> [Exercise aim]:
Copy out all the text of the material below, putting "Blog" in place of every "Blogue" and changing nothing else. Leave out the pictures.

> [Provided information]:
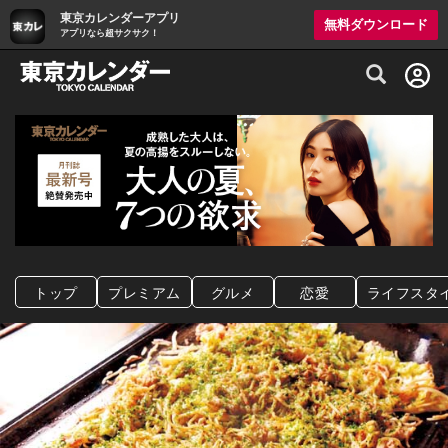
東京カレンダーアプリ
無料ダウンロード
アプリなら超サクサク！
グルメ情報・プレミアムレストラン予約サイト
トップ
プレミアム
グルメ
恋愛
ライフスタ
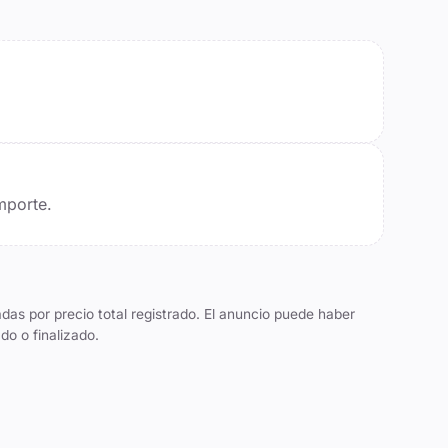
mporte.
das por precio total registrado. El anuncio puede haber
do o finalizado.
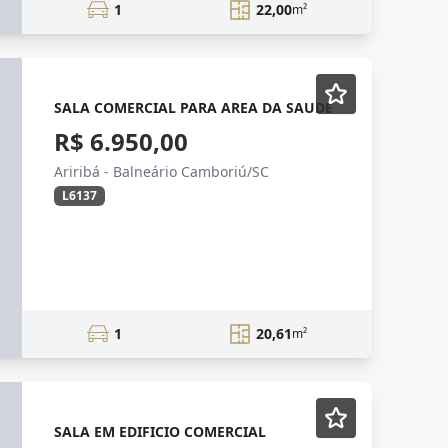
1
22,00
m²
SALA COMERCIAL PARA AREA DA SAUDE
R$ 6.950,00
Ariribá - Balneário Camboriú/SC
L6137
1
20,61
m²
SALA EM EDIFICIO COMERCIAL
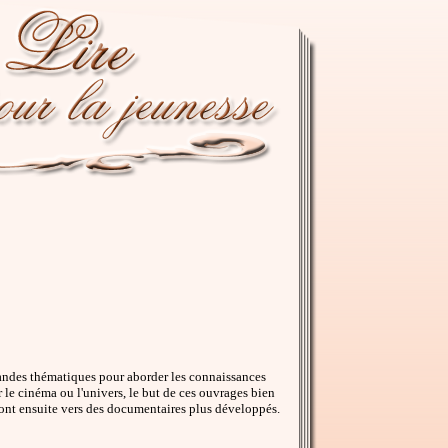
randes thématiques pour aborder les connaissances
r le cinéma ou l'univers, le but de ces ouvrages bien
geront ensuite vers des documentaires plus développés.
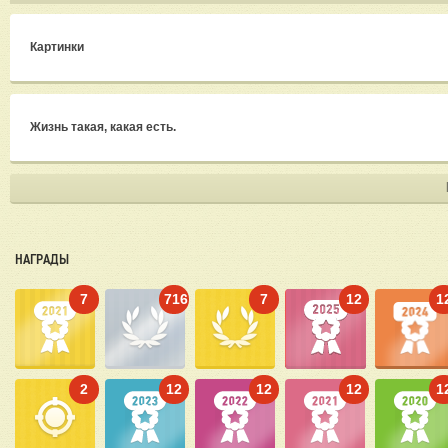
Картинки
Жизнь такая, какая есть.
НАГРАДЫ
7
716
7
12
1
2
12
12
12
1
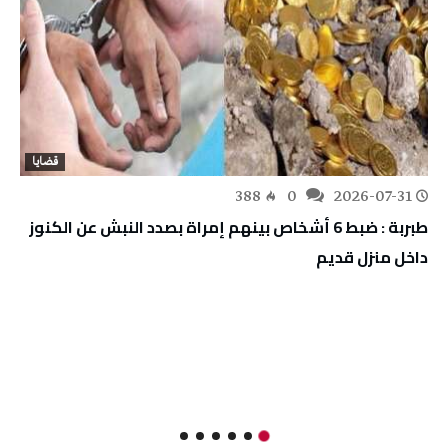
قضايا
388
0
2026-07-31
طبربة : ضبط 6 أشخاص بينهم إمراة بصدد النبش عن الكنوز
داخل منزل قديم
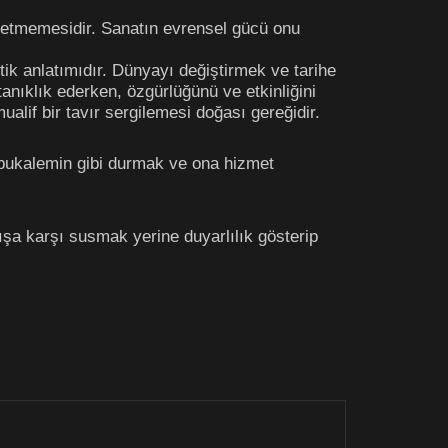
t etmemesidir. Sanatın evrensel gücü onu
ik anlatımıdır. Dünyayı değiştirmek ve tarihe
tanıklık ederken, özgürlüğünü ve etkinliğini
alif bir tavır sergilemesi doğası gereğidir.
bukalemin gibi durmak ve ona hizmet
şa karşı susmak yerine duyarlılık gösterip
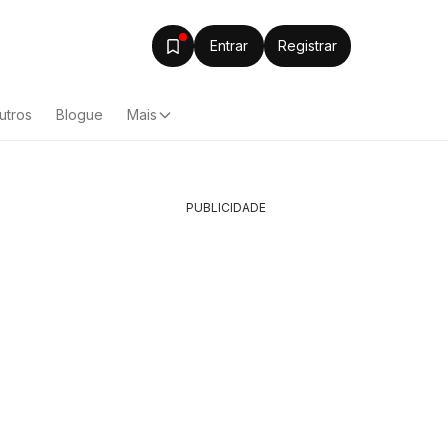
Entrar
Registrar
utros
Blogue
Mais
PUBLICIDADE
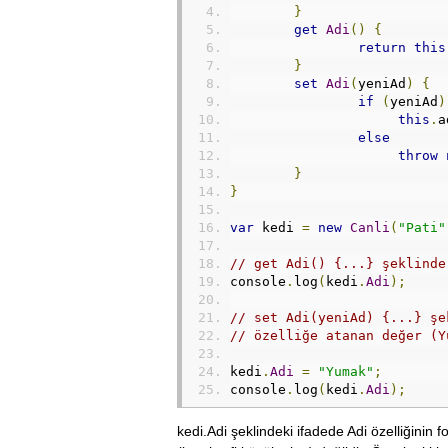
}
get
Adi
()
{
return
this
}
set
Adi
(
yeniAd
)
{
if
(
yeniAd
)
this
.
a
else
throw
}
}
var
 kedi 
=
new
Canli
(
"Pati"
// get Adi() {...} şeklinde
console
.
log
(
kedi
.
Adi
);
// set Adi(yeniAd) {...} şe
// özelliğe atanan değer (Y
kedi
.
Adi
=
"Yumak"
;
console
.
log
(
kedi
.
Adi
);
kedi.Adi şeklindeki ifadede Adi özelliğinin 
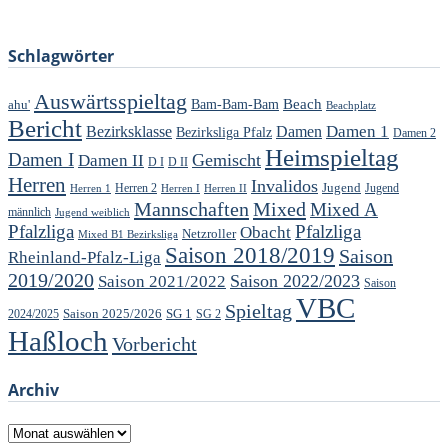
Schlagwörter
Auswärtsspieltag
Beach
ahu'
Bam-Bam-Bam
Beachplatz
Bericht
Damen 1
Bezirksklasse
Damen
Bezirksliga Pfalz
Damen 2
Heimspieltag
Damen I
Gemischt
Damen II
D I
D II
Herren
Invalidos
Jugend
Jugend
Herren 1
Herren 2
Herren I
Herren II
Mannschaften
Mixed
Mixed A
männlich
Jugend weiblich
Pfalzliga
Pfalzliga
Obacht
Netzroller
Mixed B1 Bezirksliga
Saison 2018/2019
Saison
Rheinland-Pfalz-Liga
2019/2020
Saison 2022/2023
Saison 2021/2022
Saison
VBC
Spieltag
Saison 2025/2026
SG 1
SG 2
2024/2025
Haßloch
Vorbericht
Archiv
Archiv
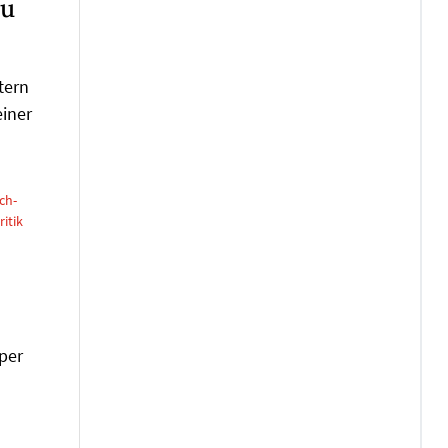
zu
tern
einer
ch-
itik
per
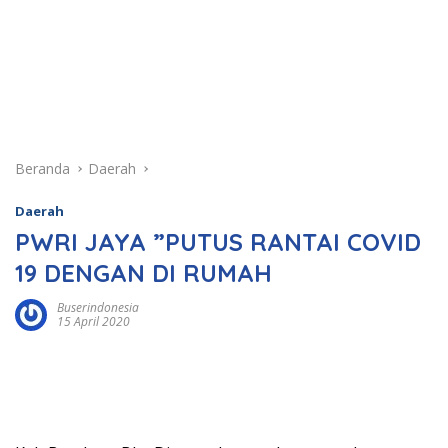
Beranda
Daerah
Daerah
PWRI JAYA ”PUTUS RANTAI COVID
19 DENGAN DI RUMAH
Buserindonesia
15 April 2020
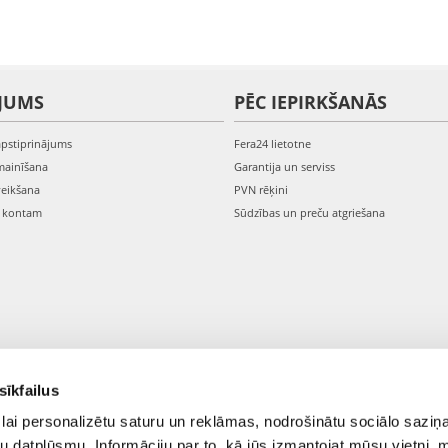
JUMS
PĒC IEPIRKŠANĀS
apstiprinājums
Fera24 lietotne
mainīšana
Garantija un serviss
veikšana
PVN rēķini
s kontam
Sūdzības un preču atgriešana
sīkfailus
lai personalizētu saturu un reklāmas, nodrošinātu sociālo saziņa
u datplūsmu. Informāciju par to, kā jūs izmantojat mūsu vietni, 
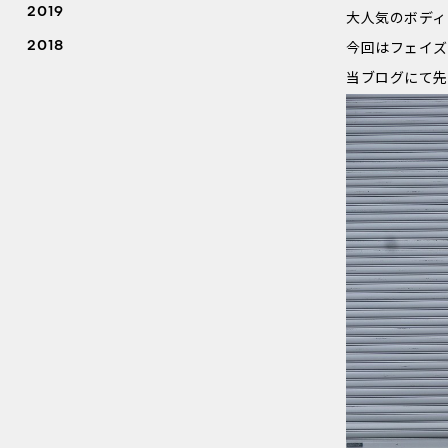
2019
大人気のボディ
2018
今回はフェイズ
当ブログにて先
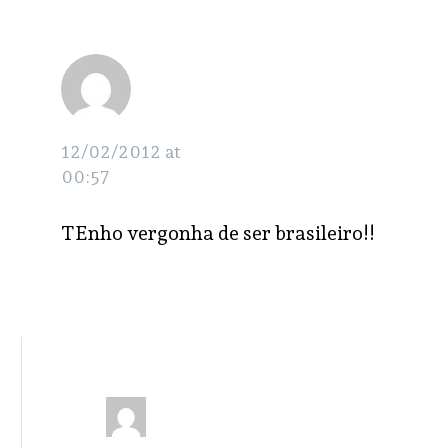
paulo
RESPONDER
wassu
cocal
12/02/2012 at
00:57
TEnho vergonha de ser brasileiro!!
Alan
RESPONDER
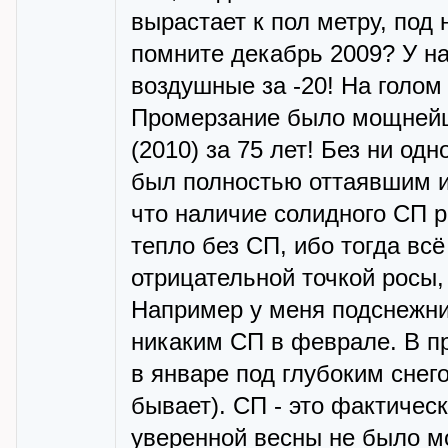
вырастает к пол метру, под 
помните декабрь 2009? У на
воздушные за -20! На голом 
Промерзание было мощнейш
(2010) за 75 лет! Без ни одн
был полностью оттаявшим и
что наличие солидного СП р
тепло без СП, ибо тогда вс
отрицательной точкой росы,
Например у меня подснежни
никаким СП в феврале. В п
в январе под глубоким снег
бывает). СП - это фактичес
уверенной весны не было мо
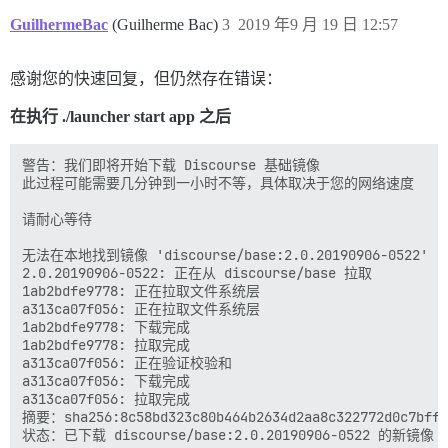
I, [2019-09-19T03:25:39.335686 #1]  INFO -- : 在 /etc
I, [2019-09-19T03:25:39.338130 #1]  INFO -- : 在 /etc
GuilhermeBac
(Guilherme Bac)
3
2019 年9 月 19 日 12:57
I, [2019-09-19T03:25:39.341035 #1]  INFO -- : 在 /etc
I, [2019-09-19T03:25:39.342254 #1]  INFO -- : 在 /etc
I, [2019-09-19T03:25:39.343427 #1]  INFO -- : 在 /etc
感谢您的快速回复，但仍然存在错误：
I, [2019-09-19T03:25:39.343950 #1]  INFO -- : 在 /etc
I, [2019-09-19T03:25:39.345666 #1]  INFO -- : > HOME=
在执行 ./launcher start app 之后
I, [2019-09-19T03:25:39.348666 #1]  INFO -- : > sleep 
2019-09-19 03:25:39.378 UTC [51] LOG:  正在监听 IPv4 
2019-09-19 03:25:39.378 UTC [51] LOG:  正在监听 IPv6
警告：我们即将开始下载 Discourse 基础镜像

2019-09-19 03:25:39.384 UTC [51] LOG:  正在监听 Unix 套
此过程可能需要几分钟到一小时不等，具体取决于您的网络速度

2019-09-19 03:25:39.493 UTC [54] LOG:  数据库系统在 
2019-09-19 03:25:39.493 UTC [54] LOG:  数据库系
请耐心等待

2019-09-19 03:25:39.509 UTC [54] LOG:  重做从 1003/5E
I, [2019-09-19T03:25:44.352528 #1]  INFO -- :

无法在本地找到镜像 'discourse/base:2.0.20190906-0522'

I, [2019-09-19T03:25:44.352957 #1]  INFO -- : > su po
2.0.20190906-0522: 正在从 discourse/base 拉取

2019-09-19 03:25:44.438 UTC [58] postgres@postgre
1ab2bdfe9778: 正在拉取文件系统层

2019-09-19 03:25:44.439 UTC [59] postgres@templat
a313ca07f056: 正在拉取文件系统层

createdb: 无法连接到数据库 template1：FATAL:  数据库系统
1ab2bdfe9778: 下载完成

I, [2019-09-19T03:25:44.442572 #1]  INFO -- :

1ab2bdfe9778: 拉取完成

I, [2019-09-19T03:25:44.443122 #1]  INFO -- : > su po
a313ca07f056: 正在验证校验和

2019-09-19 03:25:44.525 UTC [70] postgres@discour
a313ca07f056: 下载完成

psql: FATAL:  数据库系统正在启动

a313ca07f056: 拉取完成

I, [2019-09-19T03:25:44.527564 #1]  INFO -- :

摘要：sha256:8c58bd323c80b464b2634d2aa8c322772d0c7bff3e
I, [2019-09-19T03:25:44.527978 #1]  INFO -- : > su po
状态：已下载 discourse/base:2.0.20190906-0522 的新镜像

> [Output for this exercise]:
東京カレンダーアプリ
無料ダウンロード
アプリなら超サクサク！
グルメ情報・プレミアムレストラン予約サイト
トップ
プレミアム
グルメ
恋愛
ライフスタ
mporte.
das por precio total registrado. El anuncio puede haber
do o finalizado.
1
22,00
m²
SALA COMERCIAL PARA AREA DA SAUDE
R$ 6.950,00
Ariribá - Balneário Camboriú/SC
L6137
1
20,61
m²
SALA EM EDIFICIO COMERCIAL
randes thématiques pour aborder les connaissances
r le cinéma ou l'univers, le but de ces ouvrages bien
geront ensuite vers des documentaires plus développés.
Картинки
Жизнь такая, какая есть.
НАГРАДЫ
7
716
7
12
1
2
12
12
12
1
قضايا
388
0
2026-07-31
طبربة : ضبط 6 أشخاص بينهم إمراة بصدد النبش عن الكنوز
داخل منزل قديم
t etmemesidir. Sanatın evrensel gücü onu
ik anlatımıdır. Dünyayı değiştirmek ve tarihe
tanıklık ederken, özgürlüğünü ve etkinliğini
alif bir tavır sergilemesi doğası gereğidir.
bukalemin gibi durmak ve ona hizmet
şa karşı susmak yerine duyarlılık gösterip
Entrar
Registrar
utros
Blog
Mais
PUBLICIDADE
}
get
Adi
()
{
return
this
}
set
Adi
(
yeniAd
)
{
if
(
yeniAd
)
this
.
a
else
throw
}
}
var
 kedi 
=
new
Canli
(
"Pati"
// get Adi() {...} şeklinde
console
.
log
(
kedi
.
Adi
);
// set Adi(yeniAd) {...} şe
// özelliğe atanan değer (Y
kedi
.
Adi
=
"Yumak"
;
console
.
log
(
kedi
.
Adi
);
kedi.Adi şeklindeki ifadede Adi özelliğinin 
Schlagwörter
Auswärtsspieltag
Beach
ahu'
Bam-Bam-Bam
Beachplatz
Bericht
Damen 1
Bezirksklasse
Damen
Bezirksliga Pfalz
Damen 2
Heimspieltag
Damen I
Gemischt
Damen II
D I
D II
Herren
Invalidos
Jugend
Jugend
Herren 1
Herren 2
Herren I
Herren II
Mannschaften
Mixed
Mixed A
männlich
Jugend weiblich
Pfalzliga
Pfalzliga
Obacht
Netzroller
Mixed B1 Bezirksliga
Saison 2018/2019
Saison
Rheinland-Pfalz-Liga
2019/2020
Saison 2022/2023
Saison 2021/2022
Saison
VBC
Spieltag
Saison 2025/2026
SG 1
SG 2
2024/2025
Haßloch
Vorbericht
Archiv
Archiv
zu
tern
einer
ch-
itik
per
Beranda
Daerah
Daerah
PWRI JAYA ”PUTUS RANTAI COVID
19 DENGAN DI RUMAH
Buserindonesia
15 April 2020
JUMS
PĒC IEPIRKŠANĀS
apstiprinājums
Fera24 lietotne
mainīšana
Garantija un serviss
veikšana
PVN rēķini
s kontam
Sūdzības un preču atgriešana
sīkfailus
lai personalizētu saturu un reklāmas, nodrošinātu sociālo saziņa
u datplūsmu. Informāciju par to, kā jūs izmantojat mūsu vietni, 
2019
大人気のボディ
2018
今回はフェイズ
当ブログにて先
paulo
RESPONDER
wassu
cocal
12/02/2012 at
00:57
TEnho vergonha de ser brasileiro!!
Alan
RESPONDER
вырастает к пол метру, под 
помните декабрь 2009? У на
воздушные за -20! На голом 
Промерзание было мощнейш
(2010) за 75 лет! Без ни одн
был полностью оттаявшим и
что наличие солидного СП р
тепло без СП, ибо тогда вс
отрицательной точкой росы,
Например у меня подснежни
никаким СП в феврале. В п
в январе под глубоким снег
бывает). СП - это фактичес
уверенной весны не было мо
I, [2019-09-19T03:25:39.335686 #1]  INFO -- : 在 /etc
I, [2019-09-19T03:25:39.338130 #1]  INFO -- : 在 /etc
GuilhermeBac
(Guilherme Bac)
3
2019 年9 月 19 日 12:57
I, [2019-09-19T03:25:39.341035 #1]  INFO -- : 在 /etc
I, [2019-09-19T03:25:39.342254 #1]  INFO -- : 在 /etc
I, [2019-09-19T03:25:39.343427 #1]  INFO -- : 在 /etc
感谢您的快速回复，但仍然存在错误：
I, [2019-09-19T03:25:39.343950 #1]  INFO -- : 在 /etc
I, [2019-09-19T03:25:39.345666 #1]  INFO -- : > HOME=
在执行 ./launcher start app 之后
I, [2019-09-19T03:25:39.348666 #1]  INFO -- : > sleep 
2019-09-19 03:25:39.378 UTC [51] LOG:  正在监听 IPv4 
2019-09-19 03:25:39.378 UTC [51] LOG:  正在监听 IPv6
警告：我们即将开始下载 Discourse 基础镜像

2019-09-19 03:25:39.384 UTC [51] LOG:  正在监听 Unix 套
此过程可能需要几分钟到一小时不等，具体取决于您的网络速度

2019-09-19 03:25:39.493 UTC [54] LOG:  数据库系统在 
2019-09-19 03:25:39.493 UTC [54] LOG:  数据库系
请耐心等待

2019-09-19 03:25:39.509 UTC [54] LOG:  重做从 1003/5E
I, [2019-09-19T03:25:44.352528 #1]  INFO -- :

无法在本地找到镜像 'discourse/base:2.0.20190906-0522'

I, [2019-09-19T03:25:44.352957 #1]  INFO -- : > su po
2.0.20190906-0522: 正在从 discourse/base 拉取

2019-09-19 03:25:44.438 UTC [58] postgres@postgre
1ab2bdfe9778: 正在拉取文件系统层

2019-09-19 03:25:44.439 UTC [59] postgres@templat
a313ca07f056: 正在拉取文件系统层

createdb: 无法连接到数据库 template1：FATAL:  数据库系统
1ab2bdfe9778: 下载完成

I, [2019-09-19T03:25:44.442572 #1]  INFO -- :

1ab2bdfe9778: 拉取完成

I, [2019-09-19T03:25:44.443122 #1]  INFO -- : > su po
a313ca07f056: 正在验证校验和

2019-09-19 03:25:44.525 UTC [70] postgres@discour
a313ca07f056: 下载完成

psql: FATAL:  数据库系统正在启动

a313ca07f056: 拉取完成

I, [2019-09-19T03:25:44.527564 #1]  INFO -- :

摘要：sha256:8c58bd323c80b464b2634d2aa8c322772d0c7bff3e
I, [2019-09-19T03:25:44.527978 #1]  INFO -- : > su po
状态：已下载 discourse/base:2.0.20190906-0522 的新镜像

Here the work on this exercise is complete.